第8話・七夜の昼〈イジメの現場〉


次に私が目覚めた時。

それは百物語が開始されて一週間後。

世間は丁度百物語の影響で都市が不可視の膜によって封鎖されて混乱している時。

様々な異変や爆発事故、獣が出現して人を殺していたけど被害が最小限だった為に、命の危機を感じる人が少なかった時期。

そしてこの一週間目で、本格的に儀式都市としての怪異が出現する様になる。


「チョーシ乗ってんじゃねぇぞブスッ!」


……そして私はトイレの中で、上から放り込まれた水によって濡れていた。

私は顔が良いからと言う理由で女子生徒にイジメられていたのだ。

そうそう、こういう低俗なやり方でしか人間とコミュニケーションが取れない野蛮な人が居たのを久しぶりに思い出す。

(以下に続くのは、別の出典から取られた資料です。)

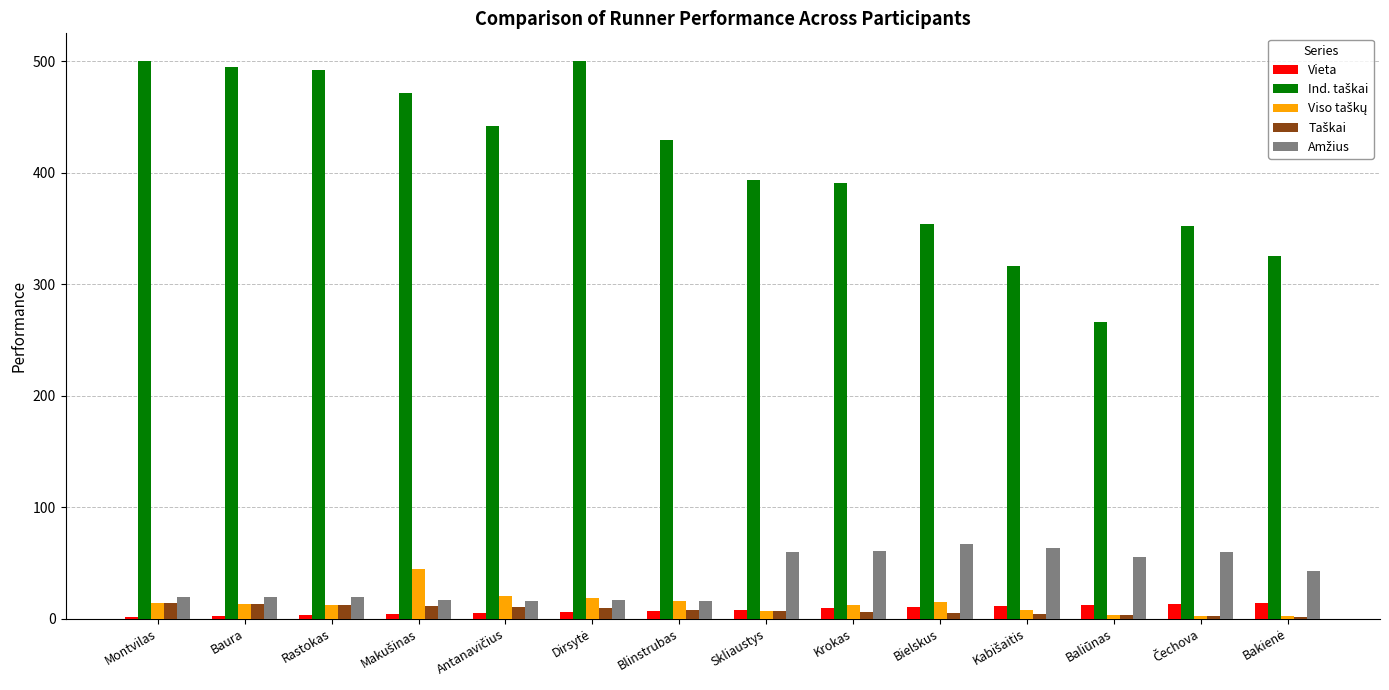

What is the maximum value shown in the chart?

500.0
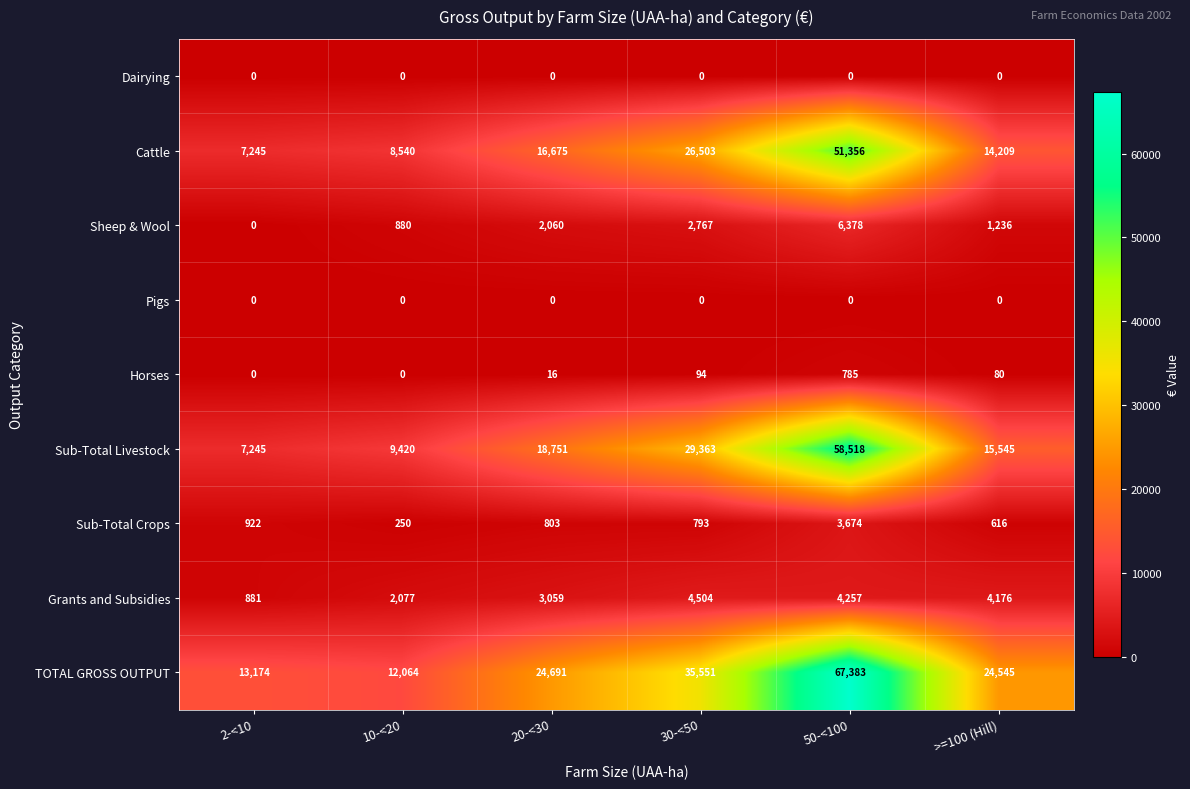

Where does the Horses series first go above 80?

30-<50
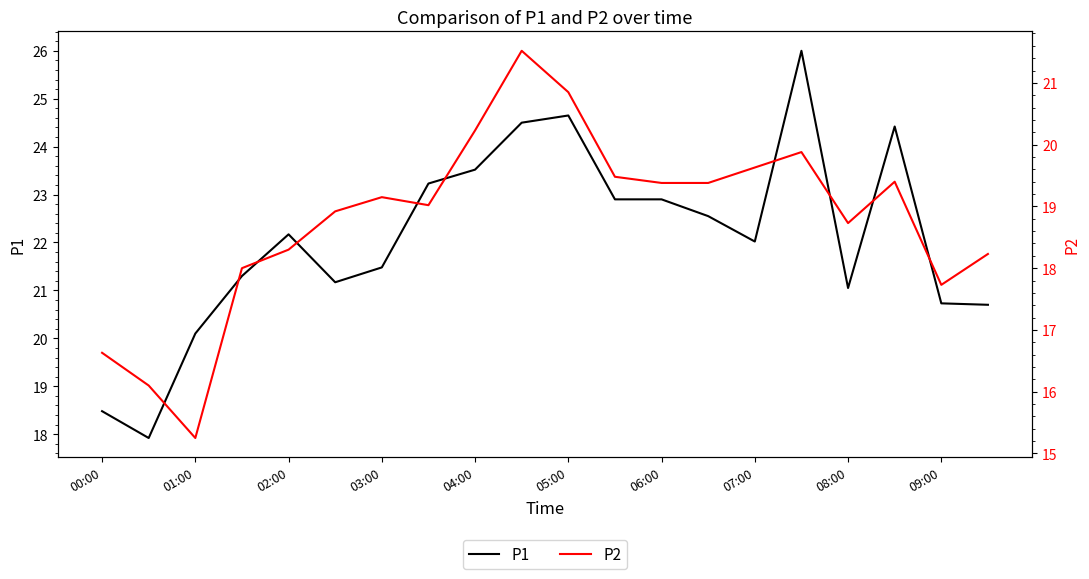

Is it true that P1 equals 23.5 at 04:00?

True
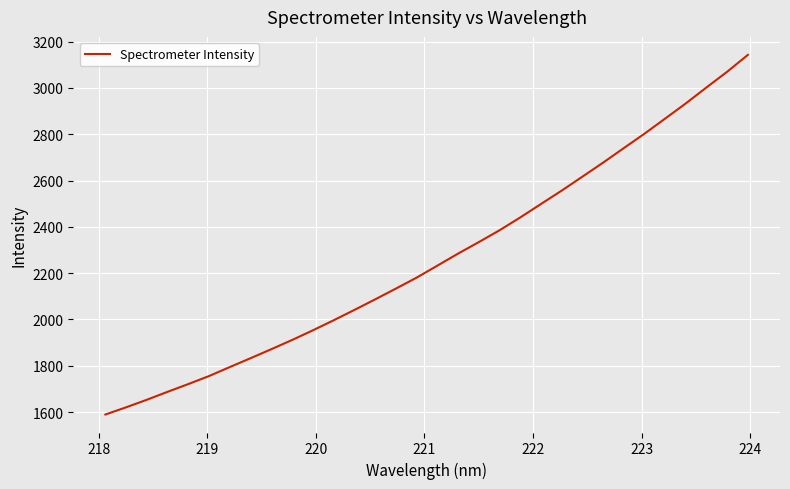

What is the greatest value displayed?

3142.8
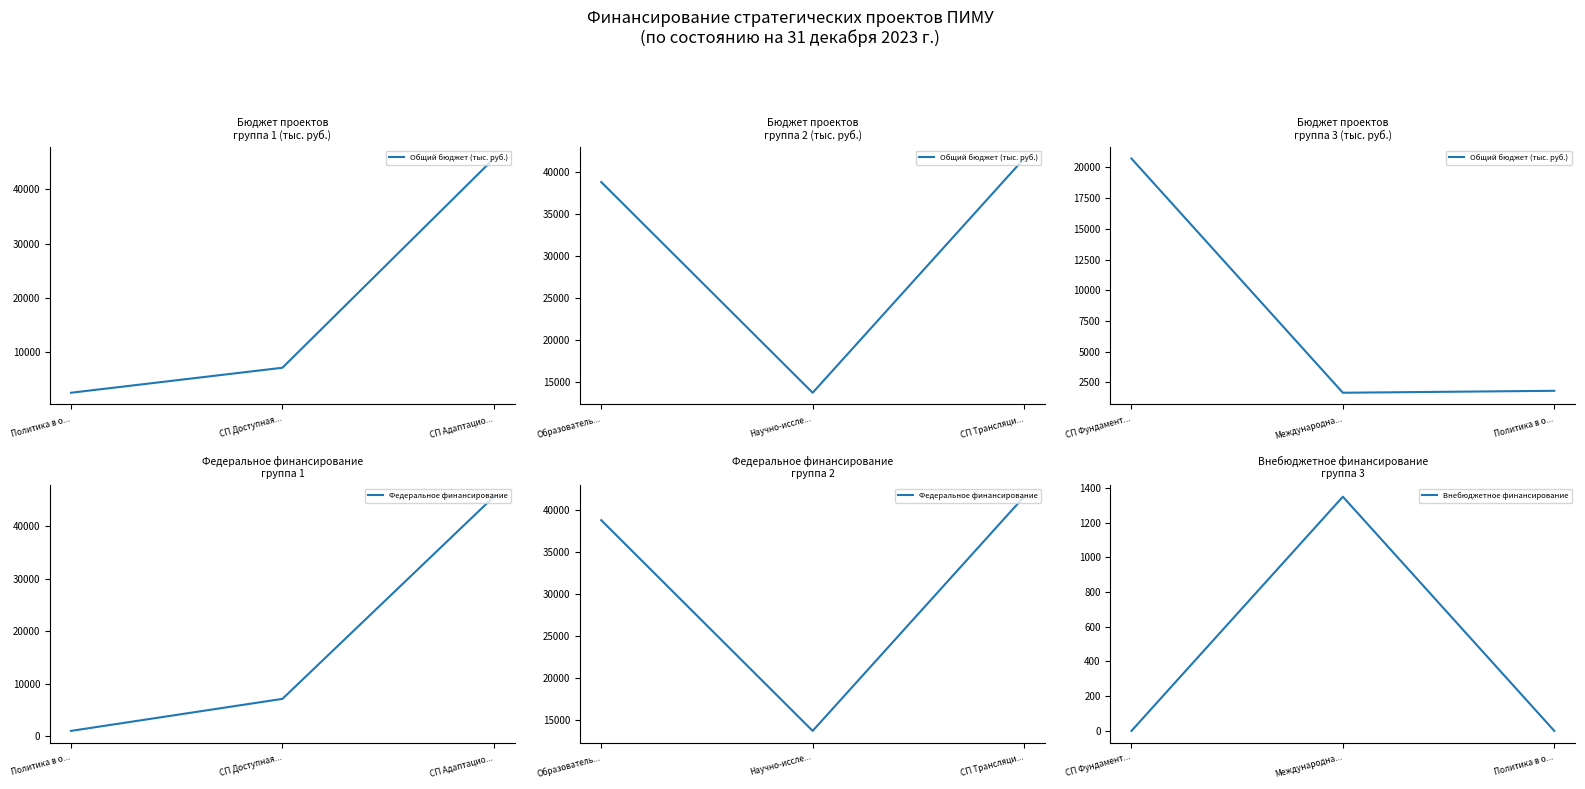

Does the chart have visible grid lines?

No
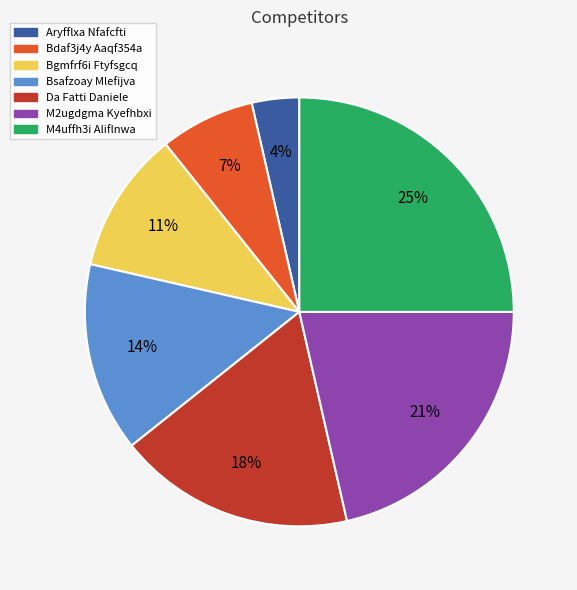

True or false: Bgmfrf6i Ftyfsgcq accounts for 21% of the total.

False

ぎゃはは、と品の無い笑い声、煩わしいけど、何故私はこんな群れる事でしか生きる事の出来ないメス猿に怯えていたのだろう。

私はドアを蹴破って外に出る。

女子グループの一人がドアに圧されて転がってしまったが、どうでもいい。


「テメ、何してんだッ」


言葉遣いが荒い、これが男の前だと猫撫で声に変わると言うのだから驚きだ。

私の三つ編みを掴んで引っ張る女子生徒。名前はなんだっけか。忘れてしまった。

けれど、忘れてない。

私は彼に殺されて、絶望の淵に死に絶えた。

けれど、何故か私は過去に戻っていて、死んだ事実も、それどころか……彼女たちを殺した時間よりも前に戻っている。


つまりこれがどういう事か。

私は、もう彼女たちの幻影に恐れずとも良いと言う事。

あの罪悪感があったから、彼と幸せになる事を拒んでしまっていた。

けれど、もうそんな不幸を抱かなくても良い……なんて嬉しい事なんだろうか。


「ねえ、髪を引っ張るの、やめてくれない?」


私は嬉しくて、睨む事すらせず、つい笑みを浮かべてしまう。

それも恍惚な笑みで、頬を赤くしてそんな台詞を言ってしまえば、まるで変態の様に見えてしまうだろう。


「は、あ!?何コイッいだだッ」


私は彼女の手首を掴んで、軽く捻ってみた。

ボキリ、と音がして、手首を誤って折ってしまった様だ。


「いゃあがっひぃぃぃ、ひ、っいぃぃぃ!!」


痛い痛いと、泣き叫ぶ様は見ていて面白かった。

あんなに偉そうにしていたのに、自分に危害が加わると被害者ぶった表情をするんだから。

私が手首を負ったからか、女子グループは叫んでいる。


「先生呼んできてッ!ねえぇえ!ここまでする事無いじゃんかぁッ!」


そう私を責め立てるけど、あんたたちが私にしでかした事を累計すれば、たかが手首を折られるくらい、可愛いものでしょ。

まあ、別に、どうでもいい。前の私は我慢出来ずにあんたたちを殺したけど。

今の私には、彼が居る。

昼隠居。私の罪を知っていながらも、私と共に道を歩もうとしてくれた人。

大切な人。その人に会う為に……私は女子校から離れた。

そうそう、後三時間もしない内に、怪異が学校に攻めるけど……まあ、言う必要はないか。